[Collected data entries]
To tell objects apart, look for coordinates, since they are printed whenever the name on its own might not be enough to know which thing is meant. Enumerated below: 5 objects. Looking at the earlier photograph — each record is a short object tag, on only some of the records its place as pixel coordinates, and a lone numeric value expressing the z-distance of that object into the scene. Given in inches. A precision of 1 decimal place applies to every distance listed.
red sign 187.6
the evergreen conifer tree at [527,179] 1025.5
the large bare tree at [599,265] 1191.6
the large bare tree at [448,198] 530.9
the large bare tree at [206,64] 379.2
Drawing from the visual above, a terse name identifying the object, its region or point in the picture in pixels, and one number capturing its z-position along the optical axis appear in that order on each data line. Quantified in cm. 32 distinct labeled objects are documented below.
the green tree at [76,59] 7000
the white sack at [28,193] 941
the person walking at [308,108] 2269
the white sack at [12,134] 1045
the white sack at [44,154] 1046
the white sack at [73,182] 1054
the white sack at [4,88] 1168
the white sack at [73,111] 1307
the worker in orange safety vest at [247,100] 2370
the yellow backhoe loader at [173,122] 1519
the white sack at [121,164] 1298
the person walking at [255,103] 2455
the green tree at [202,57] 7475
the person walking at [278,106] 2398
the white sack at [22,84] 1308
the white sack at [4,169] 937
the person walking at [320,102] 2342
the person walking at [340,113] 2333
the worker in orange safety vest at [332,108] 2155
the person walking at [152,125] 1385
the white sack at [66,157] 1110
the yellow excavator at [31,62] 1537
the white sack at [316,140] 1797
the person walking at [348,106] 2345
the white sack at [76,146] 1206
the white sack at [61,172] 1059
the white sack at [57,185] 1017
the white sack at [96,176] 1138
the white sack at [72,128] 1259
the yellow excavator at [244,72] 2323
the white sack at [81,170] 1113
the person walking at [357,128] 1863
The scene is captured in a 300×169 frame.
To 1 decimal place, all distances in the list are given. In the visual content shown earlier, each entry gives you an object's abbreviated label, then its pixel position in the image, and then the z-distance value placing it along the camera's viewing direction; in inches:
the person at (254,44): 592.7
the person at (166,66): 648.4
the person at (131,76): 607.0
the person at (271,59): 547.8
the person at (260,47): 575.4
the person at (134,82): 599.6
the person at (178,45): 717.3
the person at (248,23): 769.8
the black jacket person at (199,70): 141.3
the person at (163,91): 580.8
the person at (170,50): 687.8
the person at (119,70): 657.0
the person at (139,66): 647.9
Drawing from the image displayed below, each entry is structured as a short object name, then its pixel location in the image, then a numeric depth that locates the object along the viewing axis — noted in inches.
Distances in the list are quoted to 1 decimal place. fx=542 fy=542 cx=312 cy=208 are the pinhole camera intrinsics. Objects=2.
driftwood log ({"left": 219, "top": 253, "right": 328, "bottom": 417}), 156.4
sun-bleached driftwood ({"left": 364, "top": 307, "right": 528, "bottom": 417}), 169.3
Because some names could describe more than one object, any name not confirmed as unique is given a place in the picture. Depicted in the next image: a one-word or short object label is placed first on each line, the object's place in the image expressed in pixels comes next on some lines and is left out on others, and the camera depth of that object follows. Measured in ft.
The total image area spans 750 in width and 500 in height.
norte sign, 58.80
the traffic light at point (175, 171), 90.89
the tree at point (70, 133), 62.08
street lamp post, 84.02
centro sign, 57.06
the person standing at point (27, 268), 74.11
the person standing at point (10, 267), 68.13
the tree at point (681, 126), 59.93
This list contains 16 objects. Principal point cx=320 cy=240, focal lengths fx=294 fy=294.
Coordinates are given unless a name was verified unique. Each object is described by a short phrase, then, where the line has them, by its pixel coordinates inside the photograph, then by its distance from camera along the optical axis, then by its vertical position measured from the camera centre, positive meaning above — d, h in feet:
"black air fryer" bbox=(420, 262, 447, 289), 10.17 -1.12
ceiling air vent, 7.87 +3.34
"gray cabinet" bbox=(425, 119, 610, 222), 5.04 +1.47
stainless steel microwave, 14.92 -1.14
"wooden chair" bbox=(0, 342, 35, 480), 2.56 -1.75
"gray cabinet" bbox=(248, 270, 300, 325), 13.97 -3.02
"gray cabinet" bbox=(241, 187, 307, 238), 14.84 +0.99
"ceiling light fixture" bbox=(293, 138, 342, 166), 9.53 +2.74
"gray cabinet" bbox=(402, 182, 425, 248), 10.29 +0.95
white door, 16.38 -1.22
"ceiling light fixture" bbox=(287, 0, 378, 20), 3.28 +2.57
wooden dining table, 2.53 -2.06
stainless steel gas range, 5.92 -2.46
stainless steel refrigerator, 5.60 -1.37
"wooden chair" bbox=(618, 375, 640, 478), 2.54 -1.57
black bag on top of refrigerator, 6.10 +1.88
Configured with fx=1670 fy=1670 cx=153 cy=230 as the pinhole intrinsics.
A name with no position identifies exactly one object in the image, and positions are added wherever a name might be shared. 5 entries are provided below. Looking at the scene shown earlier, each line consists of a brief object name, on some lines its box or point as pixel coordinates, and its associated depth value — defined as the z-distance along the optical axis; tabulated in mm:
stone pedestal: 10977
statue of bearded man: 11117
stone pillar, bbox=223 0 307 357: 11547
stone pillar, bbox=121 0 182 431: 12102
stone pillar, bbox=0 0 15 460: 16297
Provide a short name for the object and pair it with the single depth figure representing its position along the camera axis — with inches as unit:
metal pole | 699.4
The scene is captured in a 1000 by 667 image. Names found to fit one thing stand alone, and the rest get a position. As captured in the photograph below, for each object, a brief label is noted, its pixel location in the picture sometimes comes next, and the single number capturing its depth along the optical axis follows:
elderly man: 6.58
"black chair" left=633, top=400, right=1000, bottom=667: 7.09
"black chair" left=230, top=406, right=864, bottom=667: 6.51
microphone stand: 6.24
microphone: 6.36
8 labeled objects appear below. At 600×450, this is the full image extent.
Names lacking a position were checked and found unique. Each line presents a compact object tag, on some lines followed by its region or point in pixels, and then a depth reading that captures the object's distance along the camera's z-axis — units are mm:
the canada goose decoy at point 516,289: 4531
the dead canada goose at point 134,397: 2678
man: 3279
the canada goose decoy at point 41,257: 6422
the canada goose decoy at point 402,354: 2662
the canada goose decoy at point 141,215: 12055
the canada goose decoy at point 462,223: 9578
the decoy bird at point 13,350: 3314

◆ **Task details**: Out of the entries above, write out only the lines between the line holding "red sign 187.6" and the line holding "The scene is captured in a 300×169 frame.", inclusive, each exactly as given.

◆ **Task answer**:
red sign 187.6
the evergreen conifer tree at [527,179] 1025.5
the large bare tree at [599,265] 1191.6
the large bare tree at [448,198] 530.9
the large bare tree at [206,64] 379.2
Drawing from the visual above, a terse name identifying the object, its region or point in the picture in pixels, and one number capturing its z-position along the optical axis appear in that order on each data line. Quantified in cm. 32 distinct labeled objects are documented below.
the green tree at [76,59] 7000
the white sack at [28,193] 941
the person walking at [308,108] 2269
the white sack at [12,134] 1045
the white sack at [44,154] 1046
the white sack at [73,182] 1054
the white sack at [4,88] 1168
the white sack at [73,111] 1307
the worker in orange safety vest at [247,100] 2370
the yellow backhoe loader at [173,122] 1519
the white sack at [121,164] 1298
the person walking at [255,103] 2455
the green tree at [202,57] 7475
the person walking at [278,106] 2398
the white sack at [22,84] 1308
the white sack at [4,169] 937
the person walking at [320,102] 2342
the person walking at [340,113] 2333
the worker in orange safety vest at [332,108] 2155
the person walking at [152,125] 1385
the white sack at [66,157] 1110
the yellow excavator at [31,62] 1537
the white sack at [316,140] 1797
the person walking at [348,106] 2345
the white sack at [76,146] 1206
the white sack at [61,172] 1059
the white sack at [57,185] 1017
the white sack at [96,176] 1138
the white sack at [72,128] 1259
the yellow excavator at [244,72] 2323
the white sack at [81,170] 1113
the person walking at [357,128] 1863
The scene is captured in a 300×169 frame.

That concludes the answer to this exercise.